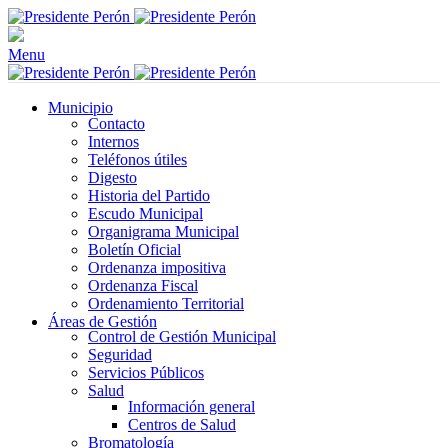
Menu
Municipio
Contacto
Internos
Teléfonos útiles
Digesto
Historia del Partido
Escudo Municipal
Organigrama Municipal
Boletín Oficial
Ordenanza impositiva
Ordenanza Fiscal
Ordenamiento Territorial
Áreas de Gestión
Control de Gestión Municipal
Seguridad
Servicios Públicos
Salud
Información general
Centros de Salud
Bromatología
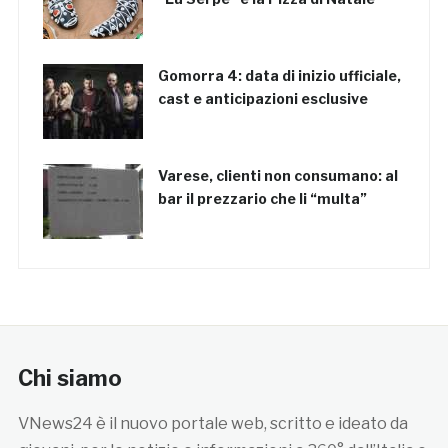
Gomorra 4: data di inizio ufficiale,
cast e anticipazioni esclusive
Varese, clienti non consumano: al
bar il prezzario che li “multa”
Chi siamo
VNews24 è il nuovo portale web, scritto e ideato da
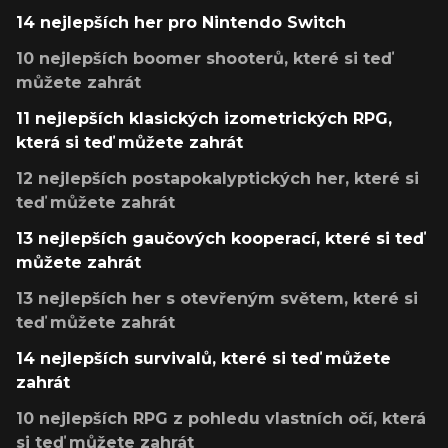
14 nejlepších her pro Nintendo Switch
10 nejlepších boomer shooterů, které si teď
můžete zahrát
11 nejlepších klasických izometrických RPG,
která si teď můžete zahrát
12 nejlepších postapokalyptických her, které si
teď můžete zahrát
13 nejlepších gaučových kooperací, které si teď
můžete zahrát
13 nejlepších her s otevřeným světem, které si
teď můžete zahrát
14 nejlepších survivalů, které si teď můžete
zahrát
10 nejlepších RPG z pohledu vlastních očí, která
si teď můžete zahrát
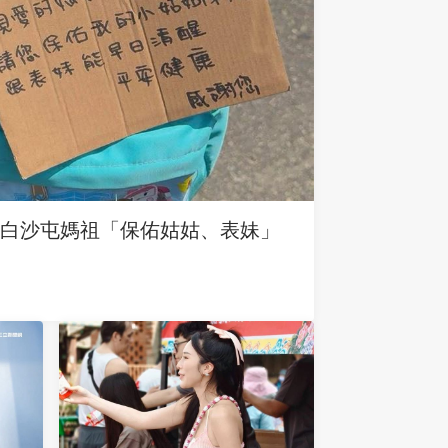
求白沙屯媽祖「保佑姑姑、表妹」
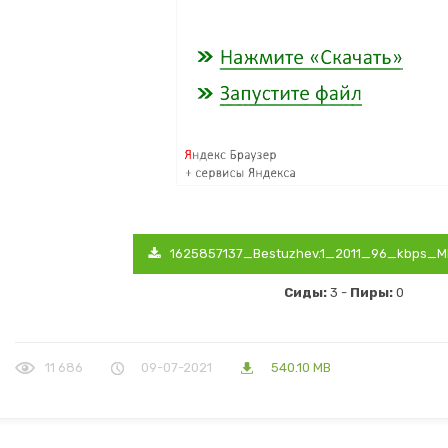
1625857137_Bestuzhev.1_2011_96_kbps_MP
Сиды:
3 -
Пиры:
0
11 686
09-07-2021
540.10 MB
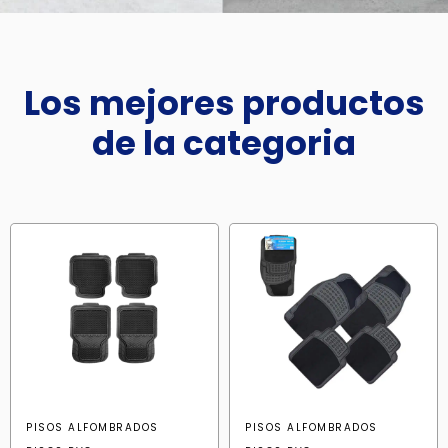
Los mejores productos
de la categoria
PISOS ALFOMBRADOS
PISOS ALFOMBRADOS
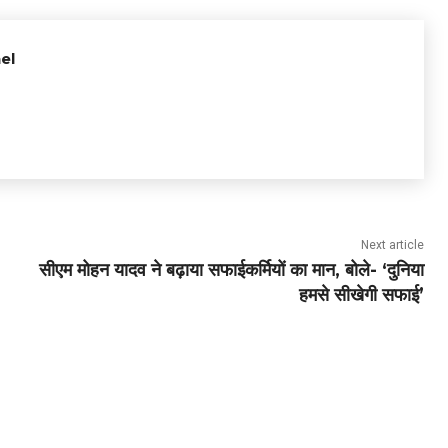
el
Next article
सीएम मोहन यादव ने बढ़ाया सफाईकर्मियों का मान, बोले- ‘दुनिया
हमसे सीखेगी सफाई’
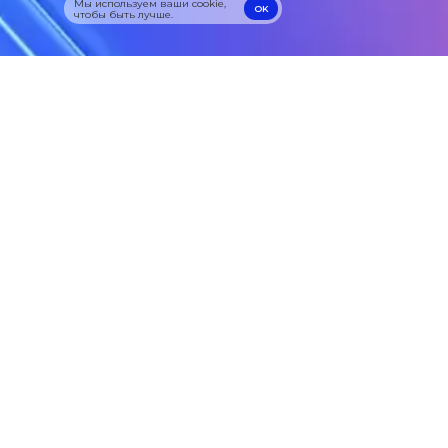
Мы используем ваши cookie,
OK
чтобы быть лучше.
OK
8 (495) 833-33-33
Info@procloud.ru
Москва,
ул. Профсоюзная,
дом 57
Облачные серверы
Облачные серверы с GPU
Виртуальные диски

**REQUIRED ACTION:** Please rewrite the text of every item, renaming "PISOS ALFOMBRADOS" to "ALFOMBRAS" and leaving everything else unchanged. Omit the pictures from your answer.

**SOLUTION:**
Menu
Municipio
Contacto
Internos
Teléfonos útiles
Digesto
Historia del Partido
Escudo Municipal
Organigrama Municipal
Boletín Oficial
Ordenanza impositiva
Ordenanza Fiscal
Ordenamiento Territorial
Áreas de Gestión
Control de Gestión Municipal
Seguridad
Servicios Públicos
Salud
Información general
Centros de Salud
Bromatología
Gomorra 4: data di inizio ufficiale,
cast e anticipazioni esclusive
Varese, clienti non consumano: al
bar il prezzario che li “multa”
Chi siamo
VNews24 è il nuovo portale web, scritto e ideato da
14 nejlepších her pro Nintendo Switch
10 nejlepších boomer shooterů, které si teď
můžete zahrát
11 nejlepších klasických izometrických RPG,
která si teď můžete zahrát
12 nejlepších postapokalyptických her, které si
teď můžete zahrát
13 nejlepších gaučových kooperací, které si teď
můžete zahrát
13 nejlepších her s otevřeným světem, které si
teď můžete zahrát
14 nejlepších survivalů, které si teď můžete
zahrát
10 nejlepších RPG z pohledu vlastních očí, která
si teď můžete zahrát
求白沙屯媽祖「保佑姑姑、表妹」
1625857137_Bestuzhev.1_2011_96_kbps_MP
Сиды:
3 -
Пиры:
0
11 686
09-07-2021
540.10 MB
Los mejores productos
de la categoria
ALFOMBRAS
ALFOMBRAS
el
Next article
सीएम मोहन यादव ने बढ़ाया सफाईकर्मियों का मान, बोले- ‘दुनिया
हमसे सीखेगी सफाई’
Мы используем ваши cookie,
OK
чтобы быть лучше.
OK
8 (495) 833-33-33
Info@procloud.ru
Москва,
ул. Профсоюзная,
дом 57
Облачные серверы
Облачные серверы с GPU
Виртуальные диски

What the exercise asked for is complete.